Reproduce every entry below verbatim, omitting the pictures.
----
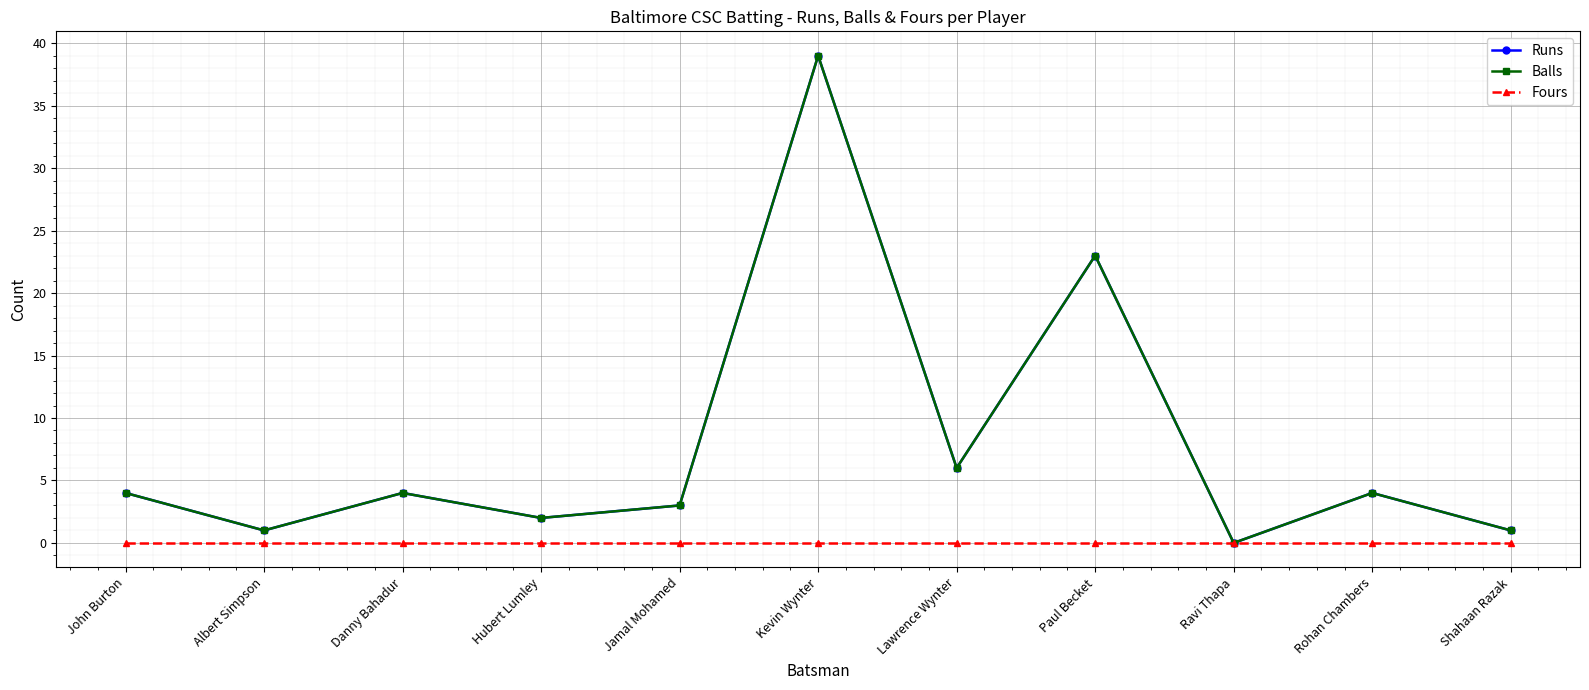

What is the difference between the Runs values at Shahaan Razak and John Burton?

3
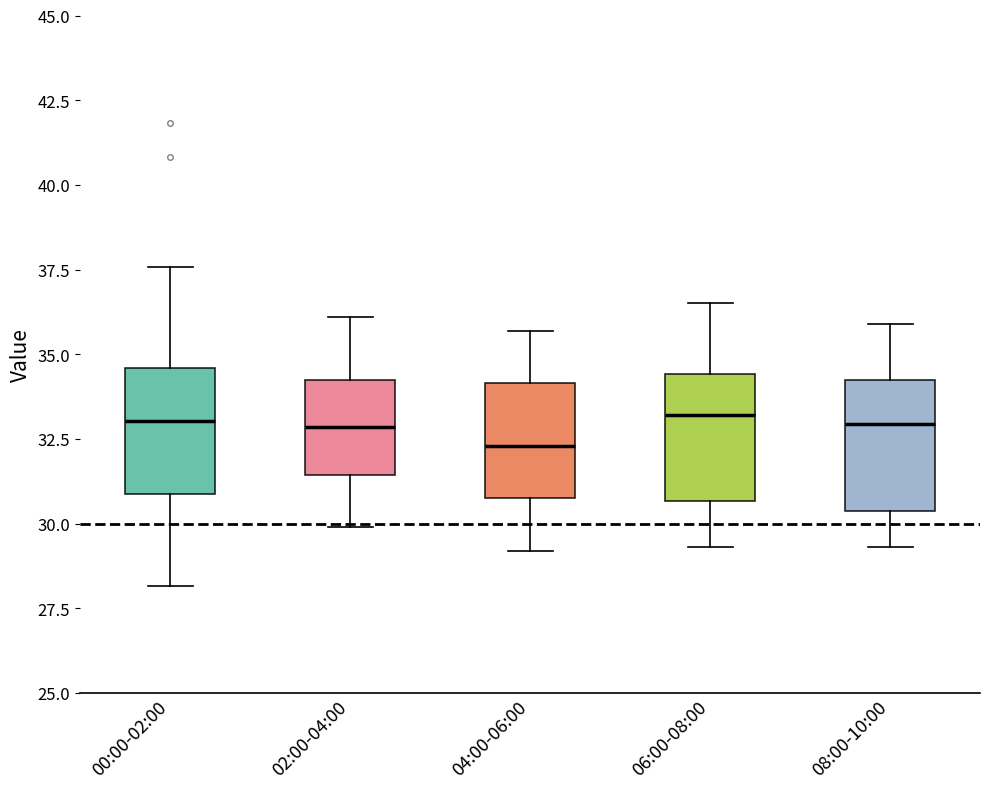

Reading left to right, read every box against the y-axis: the position of its median line, the range the box covers, and the ends of its whiskers. The values are not printed on the chart, so give them approximately, as read against the axis.

00:00-02:00: median 33.0, box 31.0 to 34.5, whiskers 28.0 to 37.5
02:00-04:00: median 33.0, box 31.5 to 34.5, whiskers 30.0 to 36.0
04:00-06:00: median 32.5, box 31.0 to 34.0, whiskers 29.0 to 35.5
06:00-08:00: median 33.0, box 30.5 to 34.5, whiskers 29.5 to 36.5
08:00-10:00: median 33.0, box 30.5 to 34.5, whiskers 29.5 to 36.0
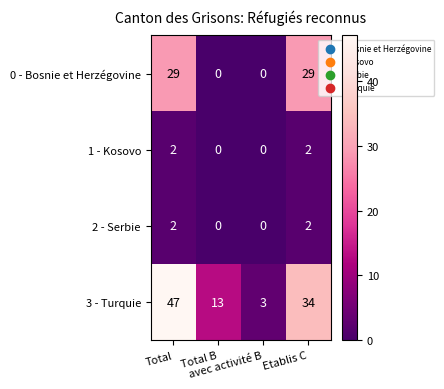

Which series has the largest range (max minus min)?

3 - Turquie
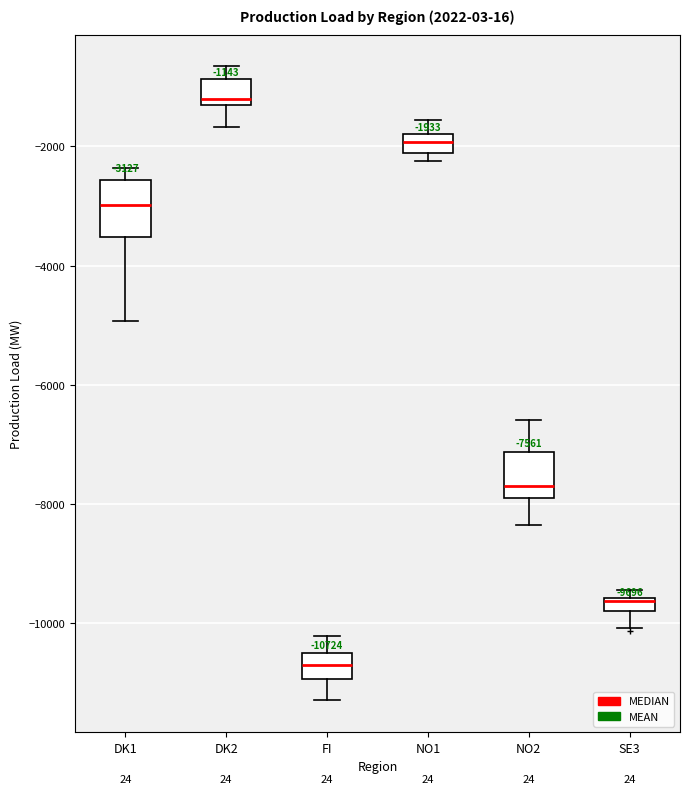

Which box's median line is the lowest?

FI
----
FINAL ANSWER »
What is the difference between the Runs values at Shahaan Razak and John Burton?

3

Reading left to right, read every box against the y-axis: the position of its median line, the range the box covers, and the ends of its whiskers. The values are not printed on the chart, so give them approximately, as read against the axis.

00:00-02:00: median 33.0, box 31.0 to 34.5, whiskers 28.0 to 37.5
02:00-04:00: median 33.0, box 31.5 to 34.5, whiskers 30.0 to 36.0
04:00-06:00: median 32.5, box 31.0 to 34.0, whiskers 29.0 to 35.5
06:00-08:00: median 33.0, box 30.5 to 34.5, whiskers 29.5 to 36.5
08:00-10:00: median 33.0, box 30.5 to 34.5, whiskers 29.5 to 36.0

Which series has the largest range (max minus min)?

3 - Turquie

Which box's median line is the lowest?

FI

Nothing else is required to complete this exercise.